**Document:**

▼▼▼

Our ECE Florida Spring Seminar Series kicks off. Please join us with Dr. Alina Zare. Learn how machine learning can overcome inaccurate training data…

Title: Multiple Instance Learning Approaches for Target Characterization

Thursday, Jan. 7 at 1pm in Larsen Hall, Rm 234


Most supervised machine learning algorithms assume that each training data point is paired with an accurate

 training label (for classification) or value (for regression). However, obtaining accurate training label information is often time consuming and expensive, making it infeasible for large data sets, or may simply be impossible to provide given the physics

 of the problem.  Furthermore, human annotators may be inconsistent when labeling a data set, providing inherently imprecise label information. Given this, in many applications, one has access only to inaccurately labeled training data.  For example, consider

 the case of single-pixel or sub-pixel target detection within remotely sensed imagery, often only GPS coordinates for targets of interest are available with an accuracy ranging across several pixels.  Thus, the specific pixels that correspond to target are

 unknown (even with the GPS ground-truth information).  Training an accurate classifier or learning a representative target signature from this sort of uncertainly labeled training data is extremely difficult in practice.  In this example, accurately labeled

 training is unavailable and an approach that can learn from uncertain training labels, such as Multiple Instance Learning (MIL) methods, is required.  Once we learn to spot it, we find this challenge of needing to learn from weakly labeled data or uncertain

 training labels plagues many potential machine learning and pattern recognition applications.

▲▲▲

**To be done:**
In the seminar announcement above, retype everything from "training is unavailable" down to "pattern recognition applications.".

**Data segment:**
▼▼▼

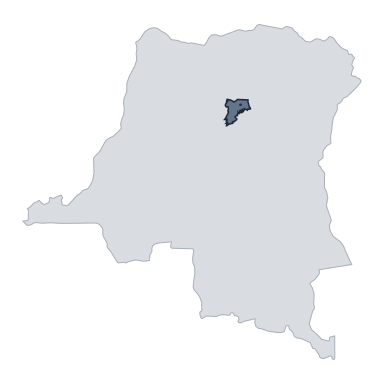 Isangi, Orientale, Democratic Republic of the Congo shown in context
{"feature_id": "63176286B30130216174864", "entity_name": "Isangi", "entity_type": "district", "adm_level": 2, "iso_a3": "COD", "parent_name": "Democratic Republic of the Congo", "parent_adm1": "Orientale", "projection": "mercator", "projection_center": [24.08, 0.36], "detail": "fine", "context": "in_parent", "style": "filled", "palette": "slate", "viewbox_px": 384, "rotation_deg": 0, "n_neighbors": 0, "source": "geoboundaries", "source_scale": "gbopen_adm2", "svg_char_len": 6909}
<svg xmlns="http://www.w3.org/2000/svg" viewBox="0 0 384 384"><path d="M351.7,264.5L318.8,269.8L319.5,271.7L319.2,273.6L318.3,275.2L315.0,279.3L310.0,283.0L310.0,283.9L312.5,288.2L314.1,293.9L313.7,304.1L314.4,306.9L314.2,309.0L312.6,311.4L309.2,323.7L311.5,329.7L318.0,335.3L321.8,339.4L328.2,340.9L329.3,340.7L329.7,337.2L334.7,335.9L334.8,358.0L334.4,359.2L333.5,359.5L332.2,358.8L331.8,356.7L330.5,355.8L324.2,358.5L322.6,358.5L320.9,358.0L319.6,356.9L319.3,355.2L314.8,348.7L312.7,348.3L310.2,342.5L300.4,338.3L296.6,337.9L294.6,336.6L292.7,332.1L289.4,329.2L288.7,326.0L288.0,325.5L286.0,326.1L284.3,331.3L282.1,332.5L278.0,332.6L267.9,331.1L260.7,328.5L258.8,328.6L255.9,326.3L254.7,322.3L255.4,319.3L254.8,318.8L243.8,321.4L241.2,322.9L238.7,322.6L237.9,321.7L239.0,319.6L238.5,317.4L237.7,316.3L234.4,315.5L233.4,313.1L231.4,312.7L230.7,313.1L230.2,314.7L229.1,315.3L222.5,314.5L215.6,316.6L206.5,316.0L202.1,318.6L201.5,318.5L200.6,317.2L199.7,313.1L200.1,311.9L201.5,311.1L202.0,309.4L201.5,305.1L201.9,304.1L201.4,301.6L200.0,297.7L198.1,294.5L194.0,289.7L193.2,287.4L193.5,282.0L194.9,273.5L194.7,267.2L193.0,263.1L192.6,258.7L193.7,250.7L192.7,248.8L171.9,248.2L171.0,247.6L170.6,246.5L171.5,241.8L158.9,243.0L155.1,243.9L152.7,245.8L151.9,248.2L151.9,251.6L149.9,254.9L149.4,260.5L145.9,261.1L142.4,261.1L135.6,259.9L129.0,261.5L125.8,263.0L124.1,262.3L118.2,262.9L117.4,262.4L110.6,251.4L107.6,247.8L107.0,246.0L107.3,244.3L106.5,242.0L103.3,236.4L102.7,233.8L102.9,229.7L102.5,228.3L99.7,224.7L97.8,223.6L95.8,223.0L61.8,223.4L50.5,222.8L42.3,223.2L38.2,222.9L37.0,222.4L33.3,223.2L31.3,224.7L28.4,225.4L26.6,225.1L23.0,221.1L27.8,220.3L28.2,219.9L28.5,210.2L27.3,208.8L29.8,207.2L34.0,202.9L38.0,201.3L38.5,200.5L39.4,200.5L40.9,202.3L44.3,204.6L48.7,202.6L49.1,202.0L49.7,197.8L50.8,197.5L52.6,198.4L53.7,198.4L55.5,197.2L61.1,195.1L62.7,197.7L61.2,200.2L61.9,201.9L62.0,204.5L62.9,205.1L67.3,205.4L68.5,204.8L77.2,195.2L79.4,194.1L83.1,190.3L87.9,188.6L90.0,185.6L92.8,180.2L94.0,172.5L93.6,159.2L94.0,157.4L99.8,151.4L105.8,140.5L109.8,137.7L112.8,136.5L117.5,132.5L121.2,128.5L120.7,123.7L121.6,119.7L123.6,114.6L124.3,109.3L123.6,103.6L123.9,99.0L126.7,91.6L126.9,83.1L129.4,76.0L134.3,66.9L136.7,60.2L136.2,53.5L136.9,48.6L136.6,45.7L135.7,43.2L136.2,41.7L138.0,41.0L140.4,38.5L144.6,32.0L149.1,28.8L152.2,27.8L155.5,27.9L157.7,28.4L161.1,31.0L165.1,33.1L168.1,35.6L171.0,39.6L178.0,40.5L181.0,41.9L182.9,42.4L183.6,42.1L185.0,42.3L188.3,43.5L191.0,42.8L204.0,45.4L205.5,44.1L209.2,37.3L211.9,34.9L216.3,34.7L219.8,36.0L221.7,36.0L237.7,30.1L239.7,29.8L245.6,31.3L249.3,30.3L250.9,30.6L254.1,29.6L256.8,25.5L259.0,24.5L282.0,28.9L285.6,26.7L287.2,26.5L292.3,28.1L293.9,30.6L297.0,32.8L299.2,36.3L302.6,38.4L304.3,40.3L306.3,41.6L310.5,42.0L315.8,38.8L319.6,39.2L323.3,40.9L324.6,40.8L327.5,39.0L329.0,36.9L330.4,36.5L332.6,37.4L334.5,39.3L336.1,42.0L341.8,48.1L347.4,50.7L348.8,54.5L350.8,54.1L351.8,54.5L353.2,56.9L354.2,57.3L354.4,58.3L353.0,60.6L351.7,64.8L353.5,67.5L352.0,71.3L351.3,75.2L353.1,76.2L355.4,76.2L357.6,78.2L359.2,78.5L361.0,80.7L360.6,82.5L355.1,88.9L346.8,96.8L344.1,97.8L342.6,99.2L341.6,101.5L339.2,103.5L337.4,104.3L337.2,109.9L334.4,115.8L333.4,117.0L331.9,126.6L332.1,128.3L330.6,136.1L330.9,143.4L326.9,145.7L324.1,149.3L322.9,151.8L323.0,157.7L318.5,161.4L318.1,162.2L319.3,166.4L320.9,167.0L320.9,168.4L324.6,172.9L324.4,186.8L324.6,188.2L326.5,191.5L327.8,197.7L326.4,205.7L331.4,220.4L329.2,225.8L330.2,230.9L333.2,236.4L340.3,241.7L342.1,243.9L343.9,246.8L345.6,251.4L351.7,264.5Z" fill="#d9dde1" stroke="#a8b0b8" stroke-width="1"/><path d="M237.4,99.5L236.9,99.9L236.7,100.1L236.6,100.3L236.4,100.4L236.0,100.7L235.5,101.1L235.2,101.3L234.9,101.5L234.6,101.8L234.4,101.7L234.2,101.6L233.9,101.5L233.5,101.4L233.4,101.4L233.0,101.2L232.9,101.2L232.9,101.3L232.8,101.2L232.7,101.2L232.4,101.0L232.2,100.9L231.8,100.7L231.6,100.6L231.3,100.4L231.1,100.3L230.8,100.2L230.6,100.1L230.4,100.1L230.2,99.9L229.9,99.8L229.7,99.9L229.1,99.8L228.9,99.8L228.6,99.6L228.3,99.6L228.2,99.6L227.8,99.4L227.4,99.3L227.1,99.3L226.9,99.2L226.6,99.1L226.8,99.2L226.8,99.3L227.3,100.2L227.5,100.5L227.7,100.8L227.7,101.1L227.5,101.5L227.4,101.7L227.3,101.8L226.8,101.6L226.7,101.5L226.6,101.2L226.5,101.4L226.5,102.0L226.5,102.6L226.4,102.9L226.4,103.1L226.0,103.6L225.7,103.9L225.5,104.3L225.5,104.6L225.4,104.9L225.4,105.7L225.5,106.0L225.8,106.3L226.2,106.7L226.3,106.9L226.6,107.0L226.8,107.0L227.1,107.0L227.3,107.0L227.6,107.0L228.1,106.9L228.1,107.1L228.1,107.3L228.3,107.7L228.4,108.1L228.2,109.3L228.2,109.9L228.1,110.3L227.9,110.9L228.0,111.2L228.1,111.3L228.4,111.5L228.5,111.7L228.5,111.9L228.2,112.3L228.3,112.7L228.2,112.8L228.2,113.0L227.9,113.8L227.7,114.1L227.4,114.7L227.0,115.2L226.9,115.6L226.2,116.8L226.1,117.0L225.9,117.3L225.9,117.5L225.9,117.8L225.8,118.0L225.7,118.1L225.5,118.3L225.3,118.5L225.2,118.7L225.1,118.8L224.7,119.2L224.5,119.5L224.9,119.5L225.3,119.5L226.0,119.4L226.3,119.3L227.1,119.2L227.1,119.4L227.1,119.5L227.1,119.8L227.0,120.1L227.0,120.4L226.8,120.5L226.5,120.7L226.3,120.9L226.2,121.1L226.2,121.3L226.3,121.6L226.8,122.2L227.0,122.1L227.4,122.2L227.6,122.4L227.6,122.5L227.4,122.6L226.3,123.1L226.0,123.4L226.7,123.4L227.0,123.4L227.1,123.5L226.8,124.6L226.5,125.7L227.4,125.5L227.5,125.4L228.1,124.7L228.4,124.5L228.8,124.0L229.0,123.9L229.4,124.0L229.5,124.1L230.0,124.0L230.5,123.9L230.9,123.6L231.1,123.6L231.3,123.6L231.5,123.5L231.9,123.5L232.4,123.4L232.6,123.4L232.8,123.3L232.5,122.5L232.4,122.1L232.4,121.9L232.7,121.7L233.1,121.7L233.5,121.5L234.0,121.8L234.4,121.7L234.5,121.6L234.6,121.4L234.7,121.2L234.8,121.2L235.0,121.0L235.1,120.9L236.6,119.7L236.8,119.5L236.8,119.3L236.8,119.0L236.7,118.7L236.3,118.5L236.1,118.3L235.4,117.4L235.1,117.2L235.0,116.9L235.4,116.5L235.9,116.0L236.0,115.9L236.2,115.7L236.5,115.4L236.9,115.5L237.2,115.8L237.3,115.8L237.4,115.7L237.3,115.4L237.5,115.1L237.6,114.7L237.6,114.4L238.0,112.5L238.0,112.2L238.4,112.8L239.1,113.5L239.3,113.5L239.5,112.2L239.6,111.9L239.7,111.3L240.1,110.3L240.8,110.3L241.5,110.2L242.1,109.8L242.4,109.5L242.8,109.2L242.8,109.6L242.9,109.9L242.9,110.0L243.0,110.6L242.6,111.2L242.2,111.3L241.9,111.3L241.6,111.4L241.1,111.8L240.9,112.2L240.8,112.4L240.8,112.6L241.2,112.7L241.6,112.7L243.3,111.6L243.6,111.2L244.0,110.3L244.2,110.0L244.4,109.8L244.7,108.9L244.8,108.8L244.9,109.0L245.4,109.3L245.5,109.3L247.3,110.1L247.3,109.8L247.3,109.4L247.5,109.2L247.9,109.1L248.1,109.2L248.3,109.3L248.5,109.3L249.4,109.1L249.5,109.0L250.4,108.9L250.4,108.7L250.5,108.4L250.4,108.3L249.9,107.9L249.9,107.7L249.5,107.9L249.1,106.1L249.0,105.8L248.6,104.1L247.9,101.4L248.0,99.9L247.8,99.9L247.4,99.9L243.9,99.7L241.1,99.6L240.4,99.6L239.3,99.5L237.4,99.5ZM240.0,105.2L239.9,104.8L240.0,104.6L240.2,104.4L240.4,104.4L240.5,104.3L240.8,104.4L241.0,104.5L241.1,104.8L241.1,105.0L240.2,105.2L240.0,105.2Z" fill="#64748b" stroke="#1e293b" stroke-width="1.5"/></svg>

▲▲▲

**Response to the exercise:**
training is unavailable and an approach that can learn from uncertain training labels, such as Multiple Instance Learning (MIL) methods, is required.  Once we learn to spot it, we find this challenge of needing to learn from weakly labeled data or uncertain

 training labels plagues many potential machine learning and pattern recognition applications.